L’hypnose est un état modifié de conscience ainsi que les techniques permettant de créer cet état. L’histoire de l’hypnose dépasse de beaucoup celle de la psychothérapie. Cette vieille pratique a toujours négocié avec les frontières : sciences, occultisme, spectacle, thérapie, etc. si bien que son utilisation dans un cadre thérapeutique a toujours été source de controverses, sans doute parce que la thérapeutique elle-même est prise dans ce même jeu des frontières : entre thérapeutiques officielles "scientifiques", thérapeutiques traditionnelles, thérapeutiques spirituelles, etc.

« L’hypnose offre tant au patient qu’au thérapeute un accès aisé à l’esprit inconscient du patient. Elle permet de s’occuper directement de ces forces inconscientes qui sont sous-jacentes aux perturbations de la personnalité, et elle autorise l’identification de ces éléments de l’expérience de vie d’un individu qui ont de l’importance pour la personnalité et auxquels on doit accorder toute l’attention requise si l’on souhaite obtenir des résultats thérapeutiques. Seule l’hypnose peut donner un accès aisé, rapide et large à l’inconscient, inconscient que l’histoire de la psychothérapie a montré être d’une telle importance dans le traitement des désordres aigus de la personnalité. » Milton Erickson (1901-1980), psychiatre américain (5).

Rutebeuf (1230-1285) (6),

"Griesche d’Hiver" :

Que sont mes amis devenus

Que j’avais de si près tenus

Et tant aimés

Ils ont été trop clairsemés

Je crois le vent les a ôtés

L’amour est morte

Ce sont amis que vent me porte

Avec le temps qu’arbre défeuille

Quand il ne reste en branche feuille

Qui n’aille à terre

Avec pauvreté qui m’atterre

Qui de partout me fait la guerre

Au temps d’hiver

Ne convient pas que vous raconte

Comment je me suis mis à honte

En quelle manière

Que sont mes amis devenus

Que j’avais de si près tenus

Et tant aimés

Ils ont été trop clairsemés

Je crois le vent les a ôtés

L’amour est morte

Le mal ne sait pas seul venir

Tout ce qui m’était à venir

M’es tadevenu

Pauvre sens et pauvre mémoire

M’a Dieu donné, le roi de gloire

Et pauvre rente

Et droit au cul quand bise vente

Le vent me vient, le vent m’évente

L’amour est morte

Ce sont amis que vent emporte

Et il ventait devant ma porte

Les emporta

Jean-Bernard Pouchous - 2007.

Bibliographie :

-1- Joseph Rocaille, L’oeuf, dix façons de le préparer, éd. Imprimerie Quotidienne, coll. Le Couteau dans la Plaie, 1981.
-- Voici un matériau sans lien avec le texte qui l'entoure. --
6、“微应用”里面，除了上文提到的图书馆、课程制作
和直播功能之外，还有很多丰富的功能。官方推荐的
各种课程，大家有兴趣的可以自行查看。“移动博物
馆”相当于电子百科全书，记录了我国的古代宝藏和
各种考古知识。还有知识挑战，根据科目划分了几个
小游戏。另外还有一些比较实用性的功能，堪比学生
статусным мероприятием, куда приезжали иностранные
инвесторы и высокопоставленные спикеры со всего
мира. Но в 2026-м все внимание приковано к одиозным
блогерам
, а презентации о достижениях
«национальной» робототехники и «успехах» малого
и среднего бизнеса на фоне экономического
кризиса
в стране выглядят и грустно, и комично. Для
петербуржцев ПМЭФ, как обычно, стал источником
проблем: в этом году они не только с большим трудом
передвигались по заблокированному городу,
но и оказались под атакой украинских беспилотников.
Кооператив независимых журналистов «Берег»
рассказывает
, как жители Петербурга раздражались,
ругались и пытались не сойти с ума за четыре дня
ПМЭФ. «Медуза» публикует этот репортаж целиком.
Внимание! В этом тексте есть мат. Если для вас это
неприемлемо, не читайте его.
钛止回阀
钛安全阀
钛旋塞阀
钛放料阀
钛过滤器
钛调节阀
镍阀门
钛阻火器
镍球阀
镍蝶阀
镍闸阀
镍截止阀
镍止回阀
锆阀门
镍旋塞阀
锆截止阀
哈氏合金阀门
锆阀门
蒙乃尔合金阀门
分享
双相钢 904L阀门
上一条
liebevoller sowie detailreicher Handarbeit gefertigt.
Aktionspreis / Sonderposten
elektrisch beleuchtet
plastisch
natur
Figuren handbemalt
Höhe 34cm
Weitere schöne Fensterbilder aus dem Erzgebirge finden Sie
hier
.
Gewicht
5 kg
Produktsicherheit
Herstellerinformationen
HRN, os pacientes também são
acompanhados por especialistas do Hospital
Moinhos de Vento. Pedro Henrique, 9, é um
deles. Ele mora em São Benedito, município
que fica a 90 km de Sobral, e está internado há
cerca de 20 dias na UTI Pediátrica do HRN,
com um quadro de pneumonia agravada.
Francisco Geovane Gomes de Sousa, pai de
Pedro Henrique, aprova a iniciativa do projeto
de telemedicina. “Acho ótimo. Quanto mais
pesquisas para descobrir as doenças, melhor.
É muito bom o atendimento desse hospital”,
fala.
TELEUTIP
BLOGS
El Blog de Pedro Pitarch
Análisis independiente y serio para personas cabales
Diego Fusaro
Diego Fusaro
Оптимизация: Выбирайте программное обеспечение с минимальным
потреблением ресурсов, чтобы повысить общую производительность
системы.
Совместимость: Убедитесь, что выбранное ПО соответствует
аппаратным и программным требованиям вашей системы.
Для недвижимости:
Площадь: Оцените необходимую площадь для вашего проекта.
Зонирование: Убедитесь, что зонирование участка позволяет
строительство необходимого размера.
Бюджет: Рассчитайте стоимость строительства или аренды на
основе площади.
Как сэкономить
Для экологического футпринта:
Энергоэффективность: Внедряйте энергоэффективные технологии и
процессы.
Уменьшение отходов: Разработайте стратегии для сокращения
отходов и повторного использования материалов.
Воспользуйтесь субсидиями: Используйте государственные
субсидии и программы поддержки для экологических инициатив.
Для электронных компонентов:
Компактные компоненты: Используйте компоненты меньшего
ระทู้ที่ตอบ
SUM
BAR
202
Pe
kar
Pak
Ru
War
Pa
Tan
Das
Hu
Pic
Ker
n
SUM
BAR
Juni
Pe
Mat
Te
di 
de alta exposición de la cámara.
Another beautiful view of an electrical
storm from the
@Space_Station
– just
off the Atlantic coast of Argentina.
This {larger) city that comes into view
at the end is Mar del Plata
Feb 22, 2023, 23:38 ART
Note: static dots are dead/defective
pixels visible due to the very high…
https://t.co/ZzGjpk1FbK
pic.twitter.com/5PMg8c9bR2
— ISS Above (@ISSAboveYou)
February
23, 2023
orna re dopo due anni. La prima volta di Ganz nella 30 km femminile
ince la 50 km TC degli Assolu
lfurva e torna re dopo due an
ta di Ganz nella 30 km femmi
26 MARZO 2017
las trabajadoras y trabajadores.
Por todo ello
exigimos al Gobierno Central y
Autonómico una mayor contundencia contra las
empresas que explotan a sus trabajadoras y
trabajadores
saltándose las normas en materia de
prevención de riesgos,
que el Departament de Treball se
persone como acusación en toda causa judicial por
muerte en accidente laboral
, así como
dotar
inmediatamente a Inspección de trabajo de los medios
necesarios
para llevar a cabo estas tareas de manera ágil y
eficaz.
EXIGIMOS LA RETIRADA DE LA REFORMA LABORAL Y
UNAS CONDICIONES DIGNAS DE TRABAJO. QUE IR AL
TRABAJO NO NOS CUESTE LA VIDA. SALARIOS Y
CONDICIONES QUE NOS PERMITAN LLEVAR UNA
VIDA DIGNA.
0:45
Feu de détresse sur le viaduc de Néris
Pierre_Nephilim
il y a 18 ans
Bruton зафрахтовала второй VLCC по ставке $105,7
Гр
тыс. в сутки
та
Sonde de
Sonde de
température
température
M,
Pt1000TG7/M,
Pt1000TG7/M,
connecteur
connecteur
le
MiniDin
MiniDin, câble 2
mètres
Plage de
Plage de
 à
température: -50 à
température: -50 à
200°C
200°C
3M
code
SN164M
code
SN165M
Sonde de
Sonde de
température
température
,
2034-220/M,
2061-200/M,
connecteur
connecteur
-2- Maurice Tubiana, Les chemins d’Esculape, histoire de la pensée médicale, éd. Flammarion, coll. Documents, 1998.

-3- Georges Canguilhem, La connaissance de la vie, éd. Vrin, coll. Bobliothèque des textes philosophiques, 2000.

-4- Émile Littré, Jouanna Jacques, Hippocrate, La consultation, éd. Hermann, 1986.

-5- Milton Erickson, , Ernest Lawrence Rossi, Sheila I. Rossi, traduction Cécile Brédelet, Le traité pratique de l’hypnose, La suggestion indirecte en hypnose clinique, éd. Jacques Grancher, coll. le corps et l’esprit, 2006..

-6- Rutebeuf, Oeuvres complètes, éd. LGF, coll. Lettres gothiques, 2001.